Poco tiempo después, murió en combate y Santiago creció sin recuerdos propios de su padre. Su vínculo con él quedó construido a través de fotografías, una grabación con su voz y aquella carta que conservó durante toda su vida.
Crecer sin un padre y mantener viva la memoria
Santiago contó que su madre fue quien estuvo presente durante su infancia y asumió ambos roles tras la pérdida. Aunque no guarda recuerdos de momentos compartidos con su padre, sí reconoce la ausencia de esas experiencias familiares que nunca pudo vivir.
Cuatro viajes a las islas para reencontrarse con su historia
Martella visitó las Islas Malvinas en cuatro oportunidades. La primera fue en 1991, cuando tenía casi 10 años, y la última en 2009, como periodista, para cubrir un partido de rugby histórico en el archipiélago. En cada viaje visitó el cementerio de Darwin, donde descansan los restos de su padre. También recorrió el monte Dos Hermanas, el lugar donde perdió la vida durante el conflicto. Esos viajes fueron una manera de acercarse a una parte de su historia familiar que no pudo conocer de forma directa.
Este miércoles, Santiago no verá el encuentro desde su casa. Estará trabajando como periodista en un FanFest, con un micrófono en la mano y rodeado de hinchas. Sin embargo, reconoce que el contexto hace imposible mirar el partido como uno más.

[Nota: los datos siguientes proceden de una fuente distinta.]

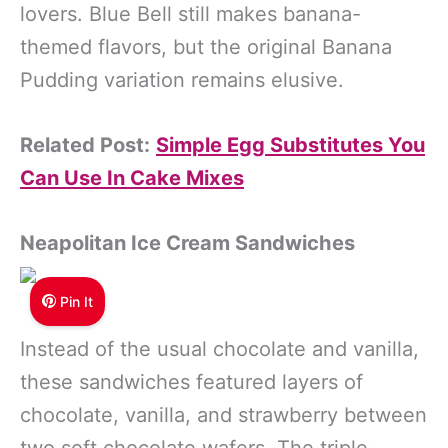
lovers. Blue Bell still makes banana-
themed flavors, but the original Banana
Pudding variation remains elusive.
Related Post:
Simple Egg Substitutes You
Can Use In Cake Mixes
Neapolitan Ice Cream Sandwiches
Pin It
Instead of the usual chocolate and vanilla,
these sandwiches featured layers of
chocolate, vanilla, and strawberry between
two soft chocolate wafers. The triple-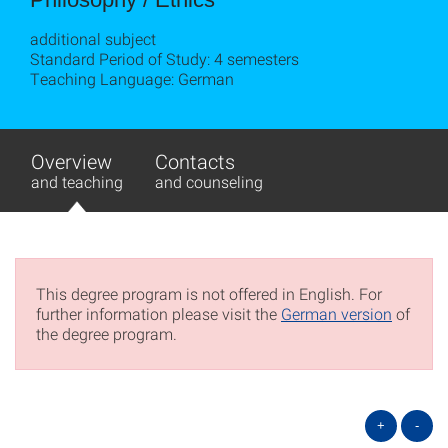
additional subject
Standard Period of Study: 4 semesters
Teaching Language: German
Overview
Contacts
and teaching
and counseling
This degree program is not offered in English. For
further information please visit the
German version
of
the degree program.
+
-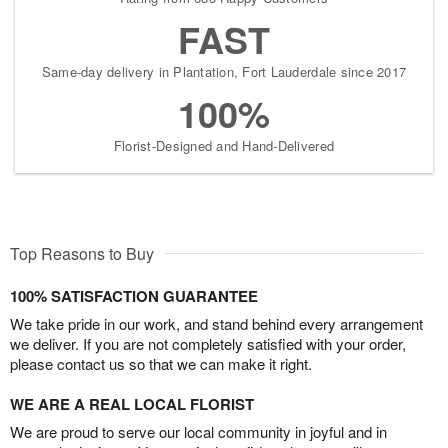
FAST
Same-day delivery in Plantation, Fort Lauderdale since 2017
100%
Florist-Designed and Hand-Delivered
Top Reasons to Buy
100% SATISFACTION GUARANTEE
We take pride in our work, and stand behind every arrangement
we deliver. If you are not completely satisfied with your order,
please contact us so that we can make it right.
WE ARE A REAL LOCAL FLORIST
We are proud to serve our local community in joyful and in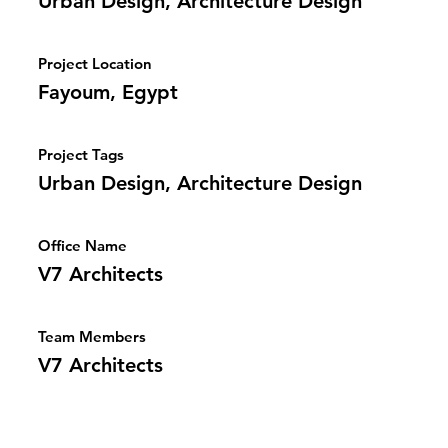
Urban Design, Architecture Design
Project Location
Fayoum, Egypt
Project Tags
Urban Design, Architecture Design
Office Name
V7 Architects
Team Members
V7 Architects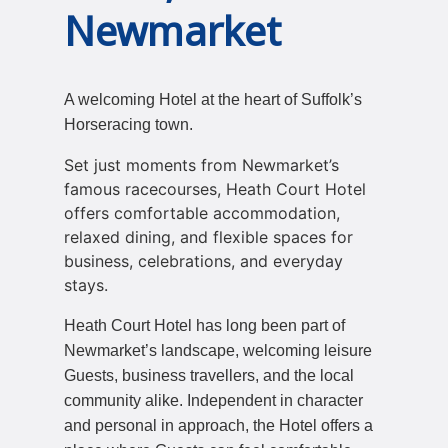
Newmarket
A welcoming Hotel at the heart of Suffolk’s
Horseracing town.
Set just moments from Newmarket’s
famous racecourses, Heath Court Hotel
offers comfortable accommodation,
relaxed dining, and flexible spaces for
business, celebrations, and everyday
stays.
Heath Court Hotel has long been part of
Newmarket’s landscape, welcoming leisure
Guests, business travellers, and the local
community alike. Independent in character
and personal in approach, the Hotel offers a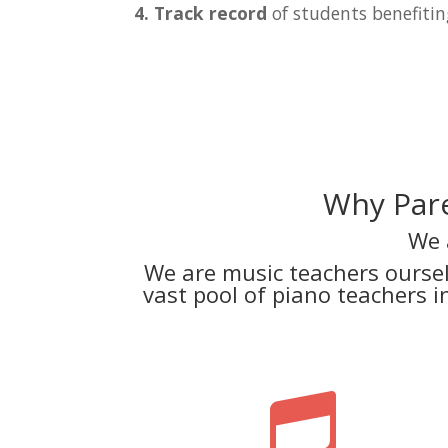
4. Track record
of students benefitin
Why Pare
We 
We are music teachers ourse
vast pool of piano teachers 
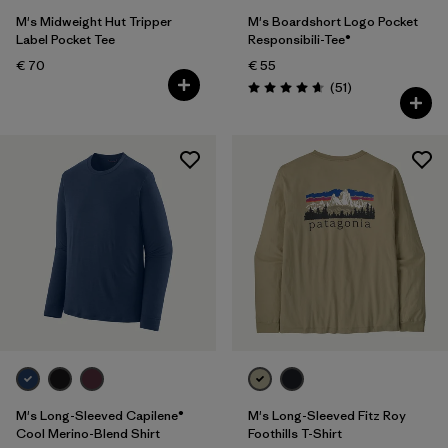
M's Midweight Hut Tripper
M's Boardshort Logo Pocket
Label Pocket Tee
Responsibili-Tee®
€ 70
€ 55
Reviews
(51
)
Rating: 4.6 / 5
M's Long-Sleeved Capilene®
M's Long-Sleeved Fitz Roy
Cool Merino-Blend Shirt
Foothills T-Shirt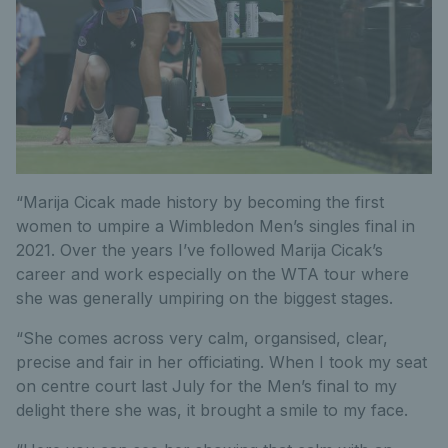
“Marija Cicak made history by becoming the first
women to umpire a Wimbledon Men’s singles final in
2021. Over the years I’ve followed Marija Cicak’s
career and work especially on the WTA tour where
she was generally umpiring on the biggest stages.
“She comes across very calm, organsised, clear,
precise and fair in her officiating. When I took my seat
on centre court last July for the Men’s final to my
delight there she was, it brought a smile to my face.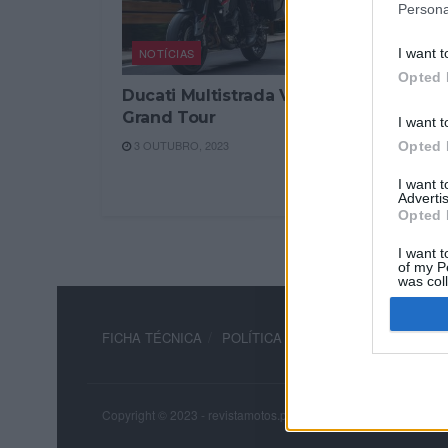
Persona
NOTÍCIAS
I want t
Opted 
Ducati Multistrada V4 S
Grand Tour
I want t
3 OUTUBRO, 2023
Opted 
I want 
Advertis
Opted 
I want t
of my P
was col
Opted 
FICHA TÉCNICA
POLÍTICA DE PRIVACIDADE
TERM
Copyright © 2023 - revistamotos.pt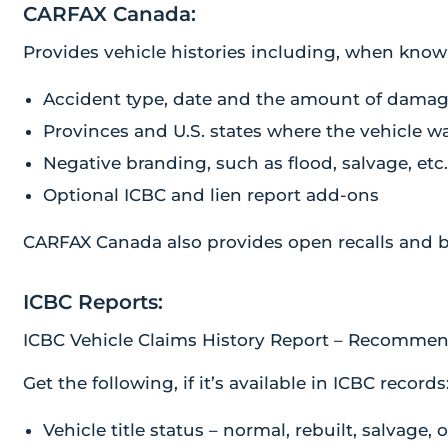
CARFAX Canada:
Provides vehicle histories including, when know
Accident type, date and the amount of dama
Provinces and U.S. states where the vehicle w
Negative branding, such as flood, salvage, etc
Optional ICBC and lien report add-ons
CARFAX Canada also provides open recalls and b
ICBC Reports:
ICBC Vehicle Claims History Report – Recommen
Get the following, if it’s available in ICBC records
Vehicle title status – normal, rebuilt, salvage, 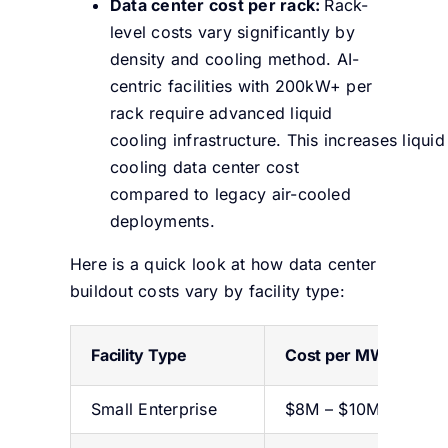
Data center cost per rack:
Rack-
level costs vary significantly by
density and cooling method. AI-
centric facilities with 200kW+ per
rack require advanced liquid
cooling infrastructure. This increases liquid
cooling data center cost
compared to legacy air-cooled
deployments.
Here is a quick look at how data center
buildout costs vary by facility type:
Facility Type
Cost per MW
Small Enterprise
$8M – $10M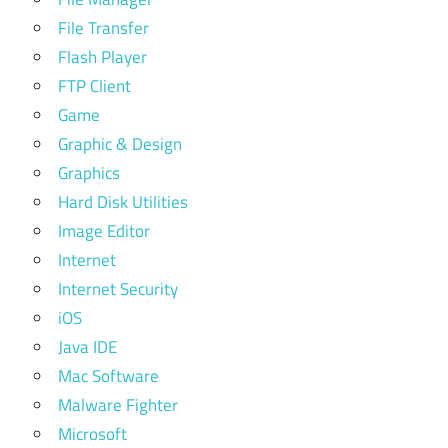
File Transfer
Flash Player
FTP Client
Game
Graphic & Design
Graphics
Hard Disk Utilities
Image Editor
Internet
Internet Security
iOS
Java IDE
Mac Software
Malware Fighter
Microsoft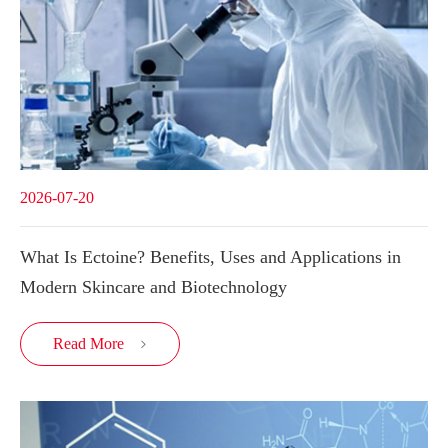
2026-07-20
What Is Ectoine? Benefits, Uses and Applications in
Modern Skincare and Biotechnology
Read More
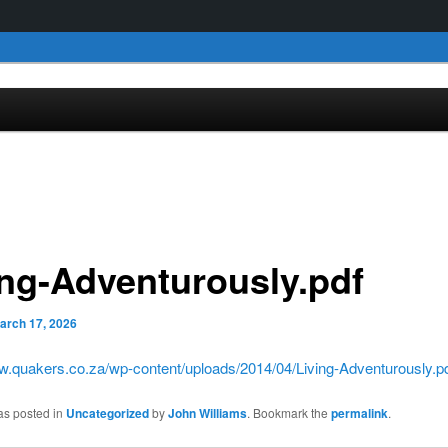
ing-Adventurously.pdf
arch 17, 2026
w.quakers.co.za/wp-content/uploads/2014/04/Living-Adventurously.p
as posted in
Uncategorized
by
John Williams
. Bookmark the
permalink
.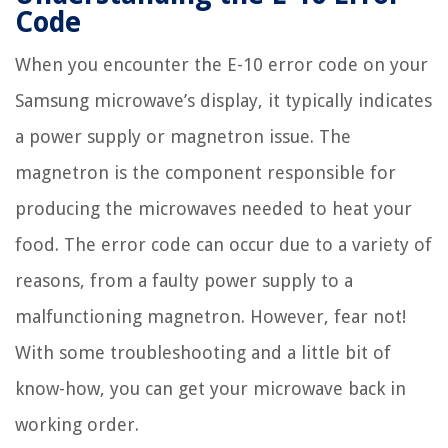
Code
When you encounter the E-10 error code on your
Samsung microwave’s display, it typically indicates
a power supply or magnetron issue. The
magnetron is the component responsible for
producing the microwaves needed to heat your
food. The error code can occur due to a variety of
reasons, from a faulty power supply to a
malfunctioning magnetron. However, fear not!
With some troubleshooting and a little bit of
know-how, you can get your microwave back in
working order.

“Este partido es, en el fondo, un ejercicio de memoria”, escribió. Para él, detrás de la camiseta argentina también aparecen los nombres de quienes quedaron en las islas y forman parte de una historia que continúa presente para muchas familias.
Una carta escrita desde la guerra, una ausencia que marcó una vida y un partido de fútbol vuelven a encontrarse en una misma fecha. Esta vez, con un mensaje claro: recordar, pero sin transformar el dolor en violencia.